Klar, die Frage nach den Namenstänzern kommt immer, erzählt die für die Öffentlichkeitsarbeit zuständige Kerstin Remsperger, und lacht. Aber längst habe sich herumgesprochen, "dass man hier ganz normale Abschlüsse machen kann". Kein Wunder also, dass viele Absolventen der Schwenninger Rudolf-Steiner-Schule schon eine richtige Karriere hingelegt haben: Der eine ist Ingenieur bei Audi, die andere studierte erfolgreich International Business, Elisa Merz beispielsweise hat es als international angesehene Meeresbiologin und Forschungstaucherin sogar in die Antarktis verschlagen.

2,4 ist 2018 der Abiturs-Schnitt der Schwenninger Waldorfschule. In manchen Jahren liege sie sogar merklich über dem Landesdurchschnitt – gelöst werden dieselben Abitursaufgaben am gleichen Tag. Allerdings legen die Waldorfschüler ihr Abitur in Tagesform ab, eine Vorbenotung gibt es hier nicht.

Auch wenn hier keiner sitzen bleibt, "durchtragen können wir niemanden", betont der Geschäftsführer Klaus Ketterer in seinem Büro, das die warme, gemütliche Atmosphäre aufgreift, die hier typisch ist: Wenig Beton, viel Holz und Farben. Wer in einem Bereich schwächelt, werde zeitweise herausgenommen und ganz gezielt gefördert, erklärt Ketterer. Klassenziele und den Lehrplan gebe es natürlich auch an der Waldorfschule. Statt des normalen Stundenplans gibt es Epochenunterricht – auf drei Wochen Mathe folgen etwa drei Wochen Deutsch. Die Erfahrung gebe Recht: In der Zwischenzeit könne der Groschen für die anfangs unlösbar erscheinende Mathe-Aufgabe längst gefallen sein. Englisch und Französisch lernen die Schüler Klasse eins. Ihren Klassenlehrer behalten sie acht Jahre lang. Und viel Wert wird auf einen festen Tagesablauf gelegt. Routine gibt es auch im Schuljahr: Landwirtschaftspraktikum in Klasse neun, Betriebspraktika für die Zehner, in der elften Klasse das Sozialpraktikum und darüber hinaus Klassenspiel, Projektarbeit, Kunstprojekt und Eurythmieabschluss in Klasse zwölf – und bei letztgenanntem können die Schüler viel mehr, als nur ihre Namen zu tanzen: Koordination und Konzentration, Rhythmik und Musik, Buchstaben und Emotionen beispielsweise.

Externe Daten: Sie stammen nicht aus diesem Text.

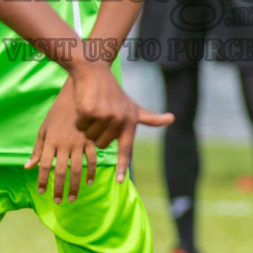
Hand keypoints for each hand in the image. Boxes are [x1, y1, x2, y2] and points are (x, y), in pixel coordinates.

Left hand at [26, 85, 97, 202]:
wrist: (77, 94)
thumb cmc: (58, 112)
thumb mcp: (44, 128)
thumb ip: (37, 149)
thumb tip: (27, 167)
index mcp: (51, 141)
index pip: (45, 166)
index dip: (43, 180)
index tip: (42, 192)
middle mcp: (64, 144)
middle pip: (61, 172)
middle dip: (59, 189)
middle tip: (58, 201)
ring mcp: (79, 143)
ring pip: (77, 169)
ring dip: (75, 186)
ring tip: (73, 198)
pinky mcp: (91, 140)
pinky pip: (92, 159)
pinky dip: (92, 172)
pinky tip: (89, 182)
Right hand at [68, 61, 172, 181]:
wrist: (94, 71)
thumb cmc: (113, 92)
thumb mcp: (133, 106)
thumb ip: (150, 117)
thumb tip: (172, 119)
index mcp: (130, 122)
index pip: (126, 149)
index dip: (122, 166)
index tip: (119, 181)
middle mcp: (119, 120)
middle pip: (101, 144)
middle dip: (96, 133)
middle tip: (100, 115)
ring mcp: (104, 115)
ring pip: (89, 137)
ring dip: (87, 126)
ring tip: (93, 109)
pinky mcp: (89, 110)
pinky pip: (80, 126)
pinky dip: (80, 118)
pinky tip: (85, 104)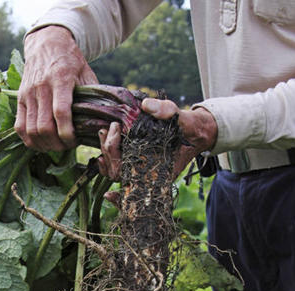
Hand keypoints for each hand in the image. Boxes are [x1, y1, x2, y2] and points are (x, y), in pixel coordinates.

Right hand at [16, 25, 97, 151]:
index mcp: (61, 78)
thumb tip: (101, 120)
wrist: (47, 43)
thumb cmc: (71, 61)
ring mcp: (28, 93)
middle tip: (67, 145)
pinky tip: (41, 143)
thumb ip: (92, 96)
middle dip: (57, 143)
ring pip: (31, 130)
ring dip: (44, 144)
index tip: (75, 140)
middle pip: (44, 126)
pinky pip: (20, 127)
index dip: (67, 133)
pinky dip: (29, 140)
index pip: (61, 112)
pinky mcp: (20, 99)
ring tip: (56, 146)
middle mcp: (41, 87)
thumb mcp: (86, 73)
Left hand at [97, 98, 217, 180]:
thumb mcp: (182, 119)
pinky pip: (117, 168)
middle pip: (117, 173)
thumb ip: (167, 112)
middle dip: (109, 151)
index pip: (131, 180)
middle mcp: (146, 175)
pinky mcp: (135, 161)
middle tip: (111, 128)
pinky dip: (106, 163)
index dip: (117, 180)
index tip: (106, 168)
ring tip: (105, 132)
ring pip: (114, 171)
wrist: (194, 133)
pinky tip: (100, 156)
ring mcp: (140, 169)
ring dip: (105, 153)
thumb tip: (146, 105)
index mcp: (158, 172)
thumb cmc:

"Wir sind eine normale Schule, wir haben nur einen anderen Weg zu den Abschlüssen", beschreibt es Kerstin Remsperger. Was aber macht die Waldorfschule so anders, so besonders? "Vielleicht, dass wir den Schülern Zeit geben", sagt Ketterer. Leistungsdruck wie an staatlichen Schulen werde gezielt vermieden, stattdessen Soziales und die Persönlichkeitsentwicklung stark gefördert. Und auch der Solidaritätsgedanke. Das fängt im Grunde schon beim Anmelde-Gespräch mit den Eltern an: die einen, die gerade nicht dazu in der Lage sind, bezahlen gar nichts, die anderen bis zu 500 Euro monatlich für den Unterricht ihres Kindes. Verblüffenderweise funktioniert das. Und abliefern muss auch ein Waldorfschüler, auch hier gibt es Zeugnisse. "Wir bewerten die Schüler genauso, aber halt nicht so platt mit einer zwei, drei oder vier, sondern mit einem Textzeugnis, in dem wir ihnen sagen, was sie gut gemacht haben und was nicht." Und auch ein Waldorfschüler muss Strafarbeiten einstecken – in Form einer sinnvollen Hausmeistertätigkeit am Nachmittag beispielsweise. "Wir sind da keine Insel, wir haben genauso unsere Pappenheimer", sagt Ketterer und lacht wieder dieses Lachen, das hier irgendwie zum Schulkonzept gehört.